Passage shown:
########################################

Susan Curington of North Woods Figured Woods (left) shows State Director Vicki Walker (right) how the family business “upcycles” burls, stumps and small, odd-shaped, or difficult-to-use wood pieces to be sold at premium prices to carvers and other hobbyists. USDA photo.

Susan Curington of North Woods Figured Wood (left) shows State Director Vicki Walker (right) how the family business “upcycles” burls, stumps and small, odd-shaped, or difficult-to-use wood pieces to be sold at premium prices to carvers and other hobbyists. USDA photo.

At a recent expo held by the Oregon Woodland Cooperative (OWC), I had the opportunity to meet with a number of family forest landowners who are cultivating additional commercial ventures thanks, in part, to USDA’s Value Added Producer Grant (VAPG) program.

At the event, OWC President Neil Schroeder introduced me to cooperative members who have sprouted new businesses and created local jobs as a result. The terrific part of all this is that USDA’s VAPG program provided funds needed to conduct the in-field assessments, feasibility studies, business planning, and marketing activities needed to identify, process and sell new, non-lumber products harvested from Oregon’s family forests.

In one effort, a number of cooperative members have released a line of essential oil products under the “Canopy” label. Extracted from the leaves of cedar, pine and fir trees, just 5 ml of these oils can retail for up to $16, providing extra revenue to the landowner, product developer, and the contract businesses that distill, package, and develop marketing materials.  These products allow growers to make commercial use of a greater portion of the growing plant, while improving forest stands. As Neil explained, removing the young growing needles at the right time helps the trees grow straighter and taller. First sold at outdoor markets, the oils (and hand lotions and air fresheners made from them) are now being considered by high-end retailers on a regional and national scale.

########################################

Recorded information:
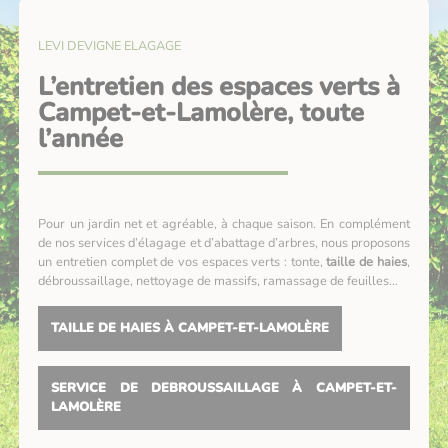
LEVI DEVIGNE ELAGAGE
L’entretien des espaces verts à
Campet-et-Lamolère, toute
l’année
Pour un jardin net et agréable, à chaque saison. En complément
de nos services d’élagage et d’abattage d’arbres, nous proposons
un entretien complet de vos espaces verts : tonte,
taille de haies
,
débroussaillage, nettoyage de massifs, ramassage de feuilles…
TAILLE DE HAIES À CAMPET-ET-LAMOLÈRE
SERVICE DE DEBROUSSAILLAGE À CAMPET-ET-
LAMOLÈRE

########################################

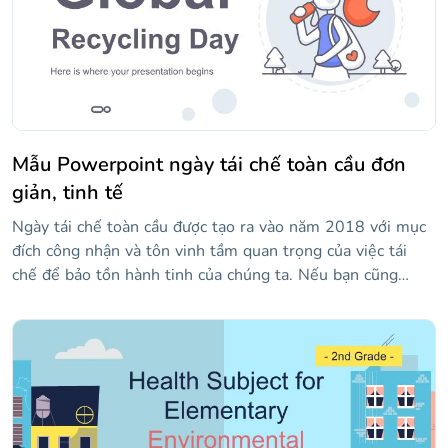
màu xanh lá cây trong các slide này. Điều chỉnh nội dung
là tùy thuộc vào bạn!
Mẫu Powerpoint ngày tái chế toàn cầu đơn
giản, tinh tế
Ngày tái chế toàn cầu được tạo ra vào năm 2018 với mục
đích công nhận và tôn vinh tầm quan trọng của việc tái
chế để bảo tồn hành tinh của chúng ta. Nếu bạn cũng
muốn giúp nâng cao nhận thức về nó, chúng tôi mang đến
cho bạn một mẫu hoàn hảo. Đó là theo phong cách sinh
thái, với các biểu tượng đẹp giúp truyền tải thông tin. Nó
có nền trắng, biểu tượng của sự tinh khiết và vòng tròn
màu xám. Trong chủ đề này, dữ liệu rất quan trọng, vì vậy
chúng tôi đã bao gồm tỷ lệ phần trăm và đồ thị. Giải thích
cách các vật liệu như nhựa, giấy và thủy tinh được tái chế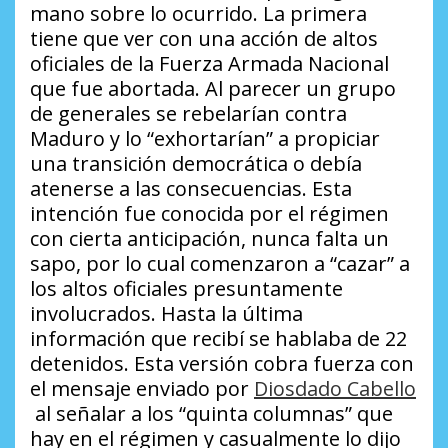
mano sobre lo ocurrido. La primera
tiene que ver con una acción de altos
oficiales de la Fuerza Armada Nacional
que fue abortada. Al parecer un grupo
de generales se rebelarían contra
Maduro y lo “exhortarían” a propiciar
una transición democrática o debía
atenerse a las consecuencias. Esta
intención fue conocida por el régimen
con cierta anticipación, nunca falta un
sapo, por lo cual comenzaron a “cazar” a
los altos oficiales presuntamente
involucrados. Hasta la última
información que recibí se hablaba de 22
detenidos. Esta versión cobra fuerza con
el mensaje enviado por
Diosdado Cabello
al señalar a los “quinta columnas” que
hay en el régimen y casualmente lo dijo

########################################

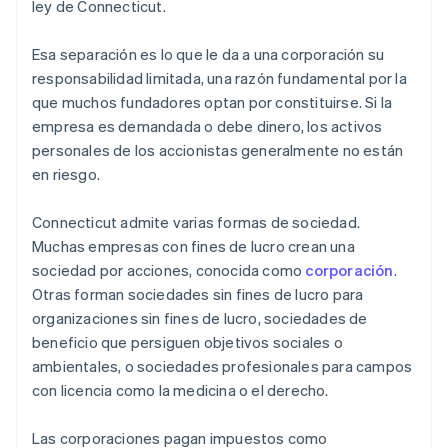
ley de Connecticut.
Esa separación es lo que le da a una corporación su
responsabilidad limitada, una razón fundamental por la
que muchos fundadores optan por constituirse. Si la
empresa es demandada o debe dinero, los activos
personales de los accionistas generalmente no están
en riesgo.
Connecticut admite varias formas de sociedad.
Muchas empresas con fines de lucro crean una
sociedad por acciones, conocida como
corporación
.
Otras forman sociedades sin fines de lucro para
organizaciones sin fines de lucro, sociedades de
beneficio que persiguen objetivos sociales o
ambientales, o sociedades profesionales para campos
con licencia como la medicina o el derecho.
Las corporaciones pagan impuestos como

########################################

What to produce:
From the text on the Oregon Woodland Cooperative expo, copy the part that opens with the words containing "At the event, OWC" and closes with "Oregon’s family forests.", substituting "rural jobs" for "local jobs". Work only from the text on the Oregon Woodland Cooperative expo.

Written response:
At the event, OWC President Neil Schroeder introduced me to cooperative members who have sprouted new businesses and created rural jobs as a result. The terrific part of all this is that USDA’s VAPG program provided funds needed to conduct the in-field assessments, feasibility studies, business planning, and marketing activities needed to identify, process and sell new, non-lumber products harvested from Oregon’s family forests.